Up to and including the line that contains "Le Doi Pha Tang", repeat each line of the data exactly, starting from the first.

[Records supplied]
= = = = =
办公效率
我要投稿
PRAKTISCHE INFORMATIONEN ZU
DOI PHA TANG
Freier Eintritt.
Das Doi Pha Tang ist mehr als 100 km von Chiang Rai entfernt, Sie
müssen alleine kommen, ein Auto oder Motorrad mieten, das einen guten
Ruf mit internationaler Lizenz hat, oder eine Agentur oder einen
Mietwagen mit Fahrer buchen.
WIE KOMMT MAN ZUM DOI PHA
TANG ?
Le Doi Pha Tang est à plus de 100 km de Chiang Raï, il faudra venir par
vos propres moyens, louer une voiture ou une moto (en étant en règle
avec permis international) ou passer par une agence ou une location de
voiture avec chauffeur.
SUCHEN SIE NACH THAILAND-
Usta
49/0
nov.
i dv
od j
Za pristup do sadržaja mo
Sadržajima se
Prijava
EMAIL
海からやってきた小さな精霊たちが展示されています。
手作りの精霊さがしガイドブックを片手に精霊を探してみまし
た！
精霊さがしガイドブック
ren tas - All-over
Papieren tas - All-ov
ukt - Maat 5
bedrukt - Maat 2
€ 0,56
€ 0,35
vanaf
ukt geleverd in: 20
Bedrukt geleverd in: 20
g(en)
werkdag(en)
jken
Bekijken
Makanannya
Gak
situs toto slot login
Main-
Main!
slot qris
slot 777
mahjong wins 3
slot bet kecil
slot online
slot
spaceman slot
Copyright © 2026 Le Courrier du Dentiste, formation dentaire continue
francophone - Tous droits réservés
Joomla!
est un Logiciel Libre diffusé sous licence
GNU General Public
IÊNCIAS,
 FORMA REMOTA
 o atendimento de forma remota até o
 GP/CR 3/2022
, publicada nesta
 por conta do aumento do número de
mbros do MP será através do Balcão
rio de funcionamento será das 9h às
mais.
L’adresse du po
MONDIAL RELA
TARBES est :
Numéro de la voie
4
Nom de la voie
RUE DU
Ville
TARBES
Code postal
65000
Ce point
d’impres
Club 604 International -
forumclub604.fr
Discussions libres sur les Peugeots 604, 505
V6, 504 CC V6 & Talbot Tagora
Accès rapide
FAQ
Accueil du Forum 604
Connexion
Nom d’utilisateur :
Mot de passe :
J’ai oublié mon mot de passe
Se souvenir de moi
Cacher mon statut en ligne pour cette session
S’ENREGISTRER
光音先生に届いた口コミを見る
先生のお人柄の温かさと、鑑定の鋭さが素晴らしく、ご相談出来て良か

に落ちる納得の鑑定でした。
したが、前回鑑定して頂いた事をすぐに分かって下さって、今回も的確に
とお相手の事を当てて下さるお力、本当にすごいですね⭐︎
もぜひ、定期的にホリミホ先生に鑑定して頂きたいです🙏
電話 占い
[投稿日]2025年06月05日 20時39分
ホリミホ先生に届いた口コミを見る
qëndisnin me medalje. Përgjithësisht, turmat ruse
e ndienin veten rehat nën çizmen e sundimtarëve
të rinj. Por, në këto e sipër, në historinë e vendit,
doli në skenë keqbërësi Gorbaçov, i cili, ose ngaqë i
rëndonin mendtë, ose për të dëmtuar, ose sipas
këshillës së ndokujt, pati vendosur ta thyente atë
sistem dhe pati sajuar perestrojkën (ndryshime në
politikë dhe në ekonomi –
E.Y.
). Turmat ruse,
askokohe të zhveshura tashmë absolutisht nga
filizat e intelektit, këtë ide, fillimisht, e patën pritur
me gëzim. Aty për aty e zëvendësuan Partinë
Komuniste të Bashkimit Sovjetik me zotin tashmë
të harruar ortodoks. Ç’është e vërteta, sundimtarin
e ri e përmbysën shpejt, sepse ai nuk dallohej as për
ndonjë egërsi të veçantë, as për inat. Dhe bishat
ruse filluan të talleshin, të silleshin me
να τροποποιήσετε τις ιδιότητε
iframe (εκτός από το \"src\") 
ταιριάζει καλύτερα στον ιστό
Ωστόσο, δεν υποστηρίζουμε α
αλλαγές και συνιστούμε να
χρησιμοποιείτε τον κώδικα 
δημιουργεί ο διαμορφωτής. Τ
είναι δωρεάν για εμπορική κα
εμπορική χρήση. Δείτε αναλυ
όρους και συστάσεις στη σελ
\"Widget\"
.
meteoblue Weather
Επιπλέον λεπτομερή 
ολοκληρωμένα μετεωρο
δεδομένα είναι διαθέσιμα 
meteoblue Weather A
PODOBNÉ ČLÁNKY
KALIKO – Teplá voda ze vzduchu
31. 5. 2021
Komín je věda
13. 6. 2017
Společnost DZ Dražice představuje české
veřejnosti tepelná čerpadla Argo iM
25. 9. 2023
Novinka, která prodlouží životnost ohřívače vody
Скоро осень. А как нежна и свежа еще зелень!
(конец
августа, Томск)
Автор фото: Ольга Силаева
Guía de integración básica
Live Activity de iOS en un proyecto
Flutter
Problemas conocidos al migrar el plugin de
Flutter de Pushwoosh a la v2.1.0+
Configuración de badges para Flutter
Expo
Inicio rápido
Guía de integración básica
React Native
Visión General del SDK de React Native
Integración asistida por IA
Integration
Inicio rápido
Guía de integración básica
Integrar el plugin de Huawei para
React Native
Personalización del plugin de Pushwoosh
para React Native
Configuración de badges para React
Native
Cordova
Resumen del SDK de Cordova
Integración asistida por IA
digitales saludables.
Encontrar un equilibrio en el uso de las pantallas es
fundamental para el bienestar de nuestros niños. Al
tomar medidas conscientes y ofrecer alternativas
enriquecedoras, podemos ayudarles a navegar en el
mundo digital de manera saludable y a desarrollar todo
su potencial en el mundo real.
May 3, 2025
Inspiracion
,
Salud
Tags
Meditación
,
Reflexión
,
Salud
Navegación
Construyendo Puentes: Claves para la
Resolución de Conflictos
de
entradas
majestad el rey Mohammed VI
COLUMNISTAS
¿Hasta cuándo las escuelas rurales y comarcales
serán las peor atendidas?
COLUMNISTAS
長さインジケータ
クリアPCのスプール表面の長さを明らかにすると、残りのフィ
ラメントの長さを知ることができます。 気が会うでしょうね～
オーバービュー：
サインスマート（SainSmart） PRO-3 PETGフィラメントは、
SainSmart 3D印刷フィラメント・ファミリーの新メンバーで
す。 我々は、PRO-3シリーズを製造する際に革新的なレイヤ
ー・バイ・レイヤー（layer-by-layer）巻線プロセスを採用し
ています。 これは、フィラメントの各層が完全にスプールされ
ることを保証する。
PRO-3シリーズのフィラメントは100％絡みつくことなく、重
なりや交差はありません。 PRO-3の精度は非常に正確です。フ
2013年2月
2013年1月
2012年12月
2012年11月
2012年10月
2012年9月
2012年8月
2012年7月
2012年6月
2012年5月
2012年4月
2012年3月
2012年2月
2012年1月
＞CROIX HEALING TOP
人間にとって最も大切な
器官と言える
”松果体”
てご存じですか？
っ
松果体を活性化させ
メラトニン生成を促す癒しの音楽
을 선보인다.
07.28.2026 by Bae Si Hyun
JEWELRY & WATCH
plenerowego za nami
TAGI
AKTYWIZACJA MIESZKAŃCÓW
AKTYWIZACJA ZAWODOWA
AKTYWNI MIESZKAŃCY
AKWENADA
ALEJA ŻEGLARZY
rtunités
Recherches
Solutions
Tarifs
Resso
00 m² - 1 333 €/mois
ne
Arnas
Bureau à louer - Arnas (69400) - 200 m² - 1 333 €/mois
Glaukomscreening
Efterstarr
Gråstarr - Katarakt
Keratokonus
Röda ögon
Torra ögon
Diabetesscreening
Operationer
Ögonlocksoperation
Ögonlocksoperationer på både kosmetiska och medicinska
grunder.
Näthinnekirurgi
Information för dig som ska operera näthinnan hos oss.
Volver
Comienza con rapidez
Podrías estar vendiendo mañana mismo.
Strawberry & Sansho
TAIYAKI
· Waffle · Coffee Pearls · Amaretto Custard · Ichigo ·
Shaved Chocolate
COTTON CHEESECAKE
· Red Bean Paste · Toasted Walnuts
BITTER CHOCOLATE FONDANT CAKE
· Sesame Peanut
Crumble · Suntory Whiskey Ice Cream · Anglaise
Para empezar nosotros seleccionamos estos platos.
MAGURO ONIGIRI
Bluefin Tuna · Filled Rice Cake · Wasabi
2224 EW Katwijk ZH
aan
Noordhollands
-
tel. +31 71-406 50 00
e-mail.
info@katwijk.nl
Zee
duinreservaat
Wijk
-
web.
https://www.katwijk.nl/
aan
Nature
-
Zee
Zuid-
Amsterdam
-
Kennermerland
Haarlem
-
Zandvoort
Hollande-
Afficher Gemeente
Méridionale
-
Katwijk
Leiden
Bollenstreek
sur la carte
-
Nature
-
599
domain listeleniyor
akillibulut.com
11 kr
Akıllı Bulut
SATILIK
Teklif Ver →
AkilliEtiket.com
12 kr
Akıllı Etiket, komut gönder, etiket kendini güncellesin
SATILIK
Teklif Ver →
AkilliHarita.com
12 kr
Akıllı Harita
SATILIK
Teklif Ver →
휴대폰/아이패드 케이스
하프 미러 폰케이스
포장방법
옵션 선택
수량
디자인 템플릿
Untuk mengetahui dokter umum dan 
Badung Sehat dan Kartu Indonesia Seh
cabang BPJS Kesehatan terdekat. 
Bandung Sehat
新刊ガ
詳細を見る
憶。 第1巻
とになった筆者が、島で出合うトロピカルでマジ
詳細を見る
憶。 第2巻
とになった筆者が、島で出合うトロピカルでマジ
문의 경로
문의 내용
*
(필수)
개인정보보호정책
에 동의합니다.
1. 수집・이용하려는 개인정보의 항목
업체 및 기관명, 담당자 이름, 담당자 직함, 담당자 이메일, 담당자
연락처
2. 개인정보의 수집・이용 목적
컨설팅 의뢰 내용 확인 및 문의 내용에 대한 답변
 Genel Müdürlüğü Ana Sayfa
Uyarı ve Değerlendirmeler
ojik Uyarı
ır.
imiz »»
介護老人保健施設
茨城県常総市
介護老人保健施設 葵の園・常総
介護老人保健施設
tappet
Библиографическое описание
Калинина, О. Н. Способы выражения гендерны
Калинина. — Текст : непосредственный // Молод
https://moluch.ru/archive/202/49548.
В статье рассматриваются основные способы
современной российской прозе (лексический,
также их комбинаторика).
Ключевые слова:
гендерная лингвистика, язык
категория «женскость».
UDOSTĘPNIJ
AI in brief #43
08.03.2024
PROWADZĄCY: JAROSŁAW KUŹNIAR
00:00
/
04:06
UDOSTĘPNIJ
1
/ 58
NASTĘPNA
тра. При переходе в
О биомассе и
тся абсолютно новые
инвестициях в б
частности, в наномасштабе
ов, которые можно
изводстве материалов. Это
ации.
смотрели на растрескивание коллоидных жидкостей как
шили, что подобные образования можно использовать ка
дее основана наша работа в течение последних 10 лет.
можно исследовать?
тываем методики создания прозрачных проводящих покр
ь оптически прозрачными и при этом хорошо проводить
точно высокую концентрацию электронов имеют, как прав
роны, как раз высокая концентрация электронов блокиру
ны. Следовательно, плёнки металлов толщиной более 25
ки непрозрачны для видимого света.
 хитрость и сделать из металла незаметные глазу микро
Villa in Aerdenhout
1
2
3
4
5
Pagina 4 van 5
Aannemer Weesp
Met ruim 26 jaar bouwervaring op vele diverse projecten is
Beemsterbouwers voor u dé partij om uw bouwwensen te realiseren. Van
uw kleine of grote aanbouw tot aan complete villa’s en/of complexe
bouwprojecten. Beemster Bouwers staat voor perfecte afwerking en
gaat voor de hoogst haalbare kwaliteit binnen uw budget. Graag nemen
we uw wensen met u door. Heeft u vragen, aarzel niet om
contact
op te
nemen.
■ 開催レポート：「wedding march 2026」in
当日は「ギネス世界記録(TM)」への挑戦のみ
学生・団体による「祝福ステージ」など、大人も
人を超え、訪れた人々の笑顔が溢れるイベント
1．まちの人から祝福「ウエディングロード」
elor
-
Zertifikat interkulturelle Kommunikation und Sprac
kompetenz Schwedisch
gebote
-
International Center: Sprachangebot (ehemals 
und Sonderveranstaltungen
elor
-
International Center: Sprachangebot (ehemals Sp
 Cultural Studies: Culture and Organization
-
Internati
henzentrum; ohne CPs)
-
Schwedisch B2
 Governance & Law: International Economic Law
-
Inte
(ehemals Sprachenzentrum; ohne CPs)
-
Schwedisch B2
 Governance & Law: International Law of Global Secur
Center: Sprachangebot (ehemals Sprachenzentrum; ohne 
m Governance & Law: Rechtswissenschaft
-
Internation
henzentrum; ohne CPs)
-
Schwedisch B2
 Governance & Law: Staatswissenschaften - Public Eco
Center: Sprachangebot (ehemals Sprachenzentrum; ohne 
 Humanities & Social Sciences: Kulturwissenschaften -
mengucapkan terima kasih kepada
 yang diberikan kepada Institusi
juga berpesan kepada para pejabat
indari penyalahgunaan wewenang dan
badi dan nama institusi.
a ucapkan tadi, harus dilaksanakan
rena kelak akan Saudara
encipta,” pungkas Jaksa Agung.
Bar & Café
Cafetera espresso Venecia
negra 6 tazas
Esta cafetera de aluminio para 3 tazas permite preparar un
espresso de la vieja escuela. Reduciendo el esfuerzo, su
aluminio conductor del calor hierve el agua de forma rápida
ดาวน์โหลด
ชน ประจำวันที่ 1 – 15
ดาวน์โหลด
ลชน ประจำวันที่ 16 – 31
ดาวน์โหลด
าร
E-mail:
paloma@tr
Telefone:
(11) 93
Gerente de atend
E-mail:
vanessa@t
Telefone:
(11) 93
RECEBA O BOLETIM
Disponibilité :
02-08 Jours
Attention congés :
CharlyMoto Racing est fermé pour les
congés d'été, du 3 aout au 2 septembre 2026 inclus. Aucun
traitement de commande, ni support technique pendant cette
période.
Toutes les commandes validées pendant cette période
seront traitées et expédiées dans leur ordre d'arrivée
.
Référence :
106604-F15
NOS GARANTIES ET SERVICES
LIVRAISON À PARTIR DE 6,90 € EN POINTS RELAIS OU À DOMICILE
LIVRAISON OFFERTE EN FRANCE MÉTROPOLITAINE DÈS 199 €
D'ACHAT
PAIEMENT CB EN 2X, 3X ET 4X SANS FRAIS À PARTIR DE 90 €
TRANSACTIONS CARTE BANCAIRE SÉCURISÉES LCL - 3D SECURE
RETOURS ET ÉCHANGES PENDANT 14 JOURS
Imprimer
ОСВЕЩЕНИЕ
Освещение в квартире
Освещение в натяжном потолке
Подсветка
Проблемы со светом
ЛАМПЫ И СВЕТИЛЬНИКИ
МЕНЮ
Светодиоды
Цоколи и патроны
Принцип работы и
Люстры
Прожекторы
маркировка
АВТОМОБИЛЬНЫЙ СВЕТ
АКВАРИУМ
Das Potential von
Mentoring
= = = = =
[Written solution]
办公效率
我要投稿
PRAKTISCHE INFORMATIONEN ZU
DOI PHA TANG
Freier Eintritt.
Das Doi Pha Tang ist mehr als 100 km von Chiang Rai entfernt, Sie
müssen alleine kommen, ein Auto oder Motorrad mieten, das einen guten
Ruf mit internationaler Lizenz hat, oder eine Agentur oder einen
Mietwagen mit Fahrer buchen.
WIE KOMMT MAN ZUM DOI PHA
TANG ?
Le Doi Pha Tang est à plus de 100 km de Chiang Raï, il faudra venir par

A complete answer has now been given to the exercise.